Exercise details
Please retype the data below line for line and leave out every picture.

Dataset records
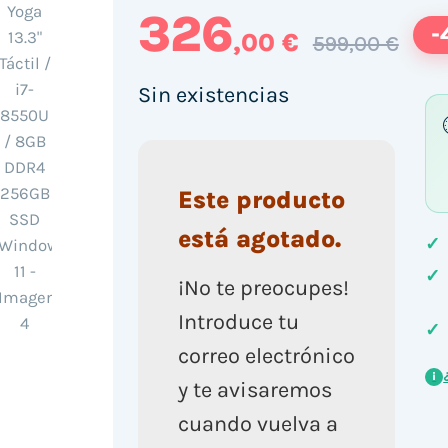
326
-
,00 €
599,00 €
Sin existencias
Este producto
está agotado.
✓
✓
¡No te preocupes!
Introduce tu
✓
correo electrónico
i
y te avisaremos
cuando vuelva a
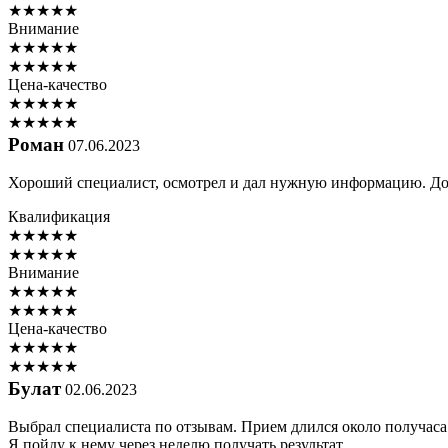
★
★
★
★
★
Внимание
★
★
★
★
★
★
★
★
★
★
Цена-качество
★
★
★
★
★
★
★
★
★
★
Роман
07.06.2023
Хороший специалист, осмотрел и дал нужную информацию. До
Квалификация
★
★
★
★
★
★
★
★
★
★
Внимание
★
★
★
★
★
★
★
★
★
★
Цена-качество
★
★
★
★
★
★
★
★
★
★
Булат
02.06.2023
Выбрал специалиста по отзывам. Прием длился около получаса.
Я пойду к нему через неделю получать результат.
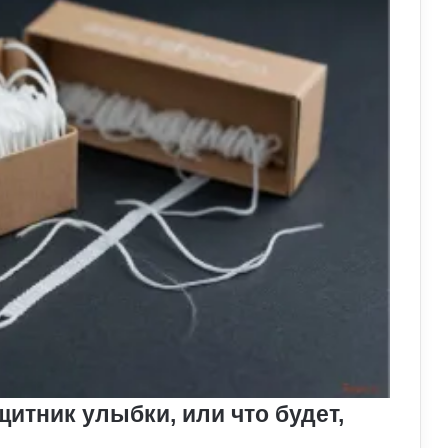
итник улыбки, или что будет,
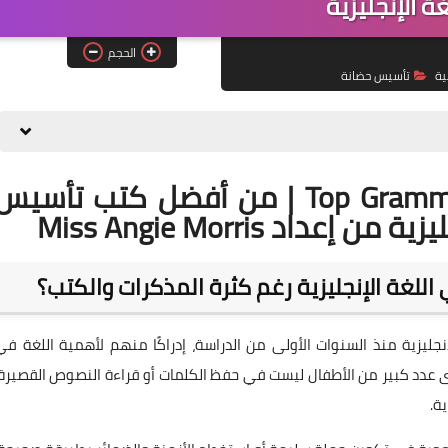
غة الإنجليزية
الحجم
ية
تأسيس حضانة
تحميل كتاب Top Grammar Level 1 PDF | من أفضل كتب تأسي
اد Miss Angie Morris
للغة الإنجليزية رغم كثرة المذكرات والكتب؟
نجليزية منذ السنوات الأولى من الدراسة، إدراكًا منهم لأهمية اللغة في
 عدد كبير من الأطفال ليست في حفظ الكلمات أو قراءة النصوص القصيرة،
ة.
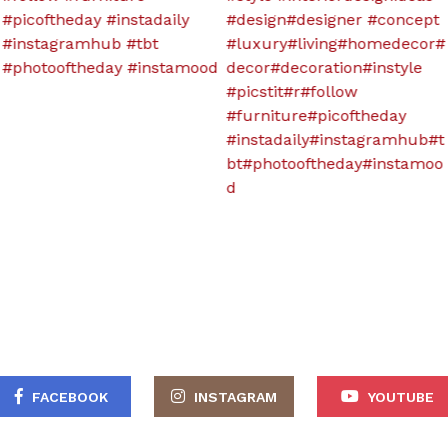
FACEBOOK
INSTAGRAM
YOUTUBE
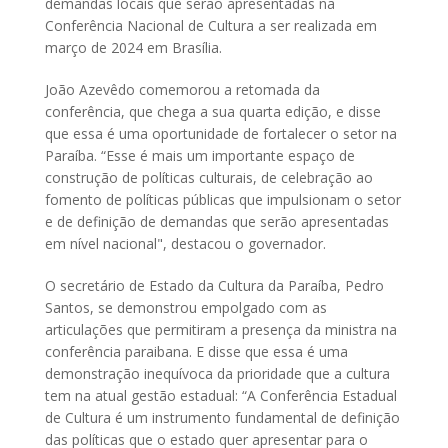
demandas locais que serão apresentadas na
Conferência Nacional de Cultura a ser realizada em
março de 2024 em Brasília.
João Azevêdo comemorou a retomada da
conferência, que chega a sua quarta edição, e disse
que essa é uma oportunidade de fortalecer o setor na
Paraíba. “Esse é mais um importante espaço de
construção de políticas culturais, de celebração ao
fomento de políticas públicas que impulsionam o setor
e de definição de demandas que serão apresentadas
em nível nacional", destacou o governador.
O secretário de Estado da Cultura da Paraíba, Pedro
Santos, se demonstrou empolgado com as
articulações que permitiram a presença da ministra na
conferência paraibana. E disse que essa é uma
demonstração inequívoca da prioridade que a cultura
tem na atual gestão estadual: “A Conferência Estadual
de Cultura é um instrumento fundamental de definição
das políticas que o estado quer apresentar para o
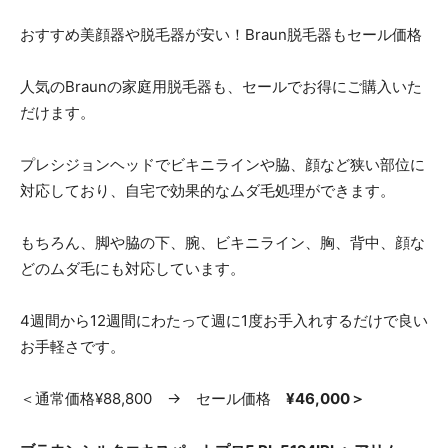
おすすめ美顔器や脱毛器が安い！Braun脱毛器もセール価格
人気のBraunの家庭用脱毛器も、セールでお得にご購入いた
だけます。
プレシジョンヘッドでビキニラインや脇、顔など狭い部位に
対応しており、自宅で効果的なムダ毛処理ができます。
もちろん、脚や脇の下、腕、ビキニライン、胸、背中、顔な
どのムダ毛にも対応しています。
4週間から12週間にわたって週に1度お手入れするだけで良い
お手軽さです。
＜通常価格¥88,800 → セール価格
¥46,000＞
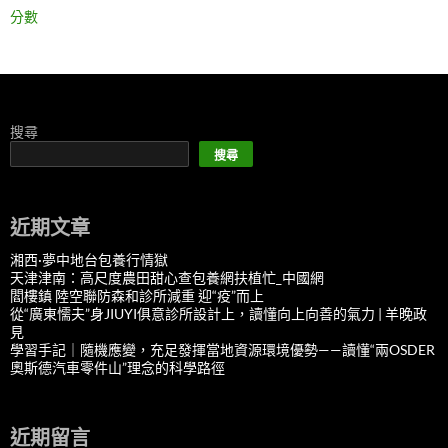
分數
搜尋
搜尋
近期文章
湘西·夢中地台包養行情獄
天津津南：高尺度農田甜心查包養網扶植忙_中國網
閻樓鎮 陸空聯防森和診所減重 迎“疫”而上
從“廣東懦夫”身JIUYI俱意診所設計上，讀懂向上向善的氣力 | 羊晚政
見
學習手記｜隨機應變，充足發揮當地資源環境優勢——讀懂“兩OSDER
奧斯德汽車零件山”理念的科學路徑
近期留言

Response
326
-
,00 €
599,00 €
Sin existencias
Este producto
está agotado.
✓
✓
¡No te preocupes!
Introduce tu
✓
correo electrónico
i
y te avisaremos
cuando vuelva a
★
★
★
★
★
Внимание
★
★
★
★
★
★
★
★
★
★
Цена-качество
★
★
★
★
★
★
★
★
★
★
Роман
07.06.2023
Хороший специалист, осмотрел и дал нужную информацию. До
Квалификация
★
★
★
★
★
★
★
★
★
★
Внимание
★
★
★
★
★
★
★
★
★
★
Цена-качество
★
★
★
★
★
★
★
★
★
★
Булат
02.06.2023
Выбрал специалиста по отзывам. Прием длился около получаса.
Я пойду к нему через неделю получать результат.
итник улыбки, или что будет,
غة الإنجليزية
الحجم
ية
تأسيس حضانة
تحميل كتاب Top Grammar Level 1 PDF | من أفضل كتب تأسي
اد Miss Angie Morris
للغة الإنجليزية رغم كثرة المذكرات والكتب؟
نجليزية منذ السنوات الأولى من الدراسة، إدراكًا منهم لأهمية اللغة في
 عدد كبير من الأطفال ليست في حفظ الكلمات أو قراءة النصوص القصيرة،
ة.
FACEBOOK
INSTAGRAM
YOUTUBE
demandas locais que serão apresentadas na
Conferência Nacional de Cultura a ser realizada em
março de 2024 em Brasília.
João Azevêdo comemorou a retomada da
conferência, que chega a sua quarta edição, e disse
que essa é uma oportunidade de fortalecer o setor na
Paraíba. “Esse é mais um importante espaço de
construção de políticas culturais, de celebração ao
fomento de políticas públicas que impulsionam o setor
e de definição de demandas que serão apresentadas
em nível nacional", destacou o governador.
O secretário de Estado da Cultura da Paraíba, Pedro
Santos, se demonstrou empolgado com as
articulações que permitiram a presença da ministra na
conferência paraibana. E disse que essa é uma
demonstração inequívoca da prioridade que a cultura
tem na atual gestão estadual: “A Conferência Estadual
de Cultura é um instrumento fundamental de definição
das políticas que o estado quer apresentar para o
おすすめ美顔器や脱毛器が安い！Braun脱毛器もセール価格
人気のBraunの家庭用脱毛器も、セールでお得にご購入いた
だけます。
プレシジョンヘッドでビキニラインや脇、顔など狭い部位に
対応しており、自宅で効果的なムダ毛処理ができます。
もちろん、脚や脇の下、腕、ビキニライン、胸、背中、顔な
どのムダ毛にも対応しています。
4週間から12週間にわたって週に1度お手入れするだけで良い
お手軽さです。
＜通常価格¥88,800 → セール価格
¥46,000＞
分數
搜尋
搜尋
近期文章
湘西·夢中地台包養行情獄
天津津南：高尺度農田甜心查包養網扶植忙_中國網
閻樓鎮 陸空聯防森和診所減重 迎“疫”而上
從“廣東懦夫”身JIUYI俱意診所設計上，讀懂向上向善的氣力 | 羊晚政
見
學習手記｜隨機應變，充足發揮當地資源環境優勢——讀懂“兩OSDER
奧斯德汽車零件山”理念的科學路徑
近期留言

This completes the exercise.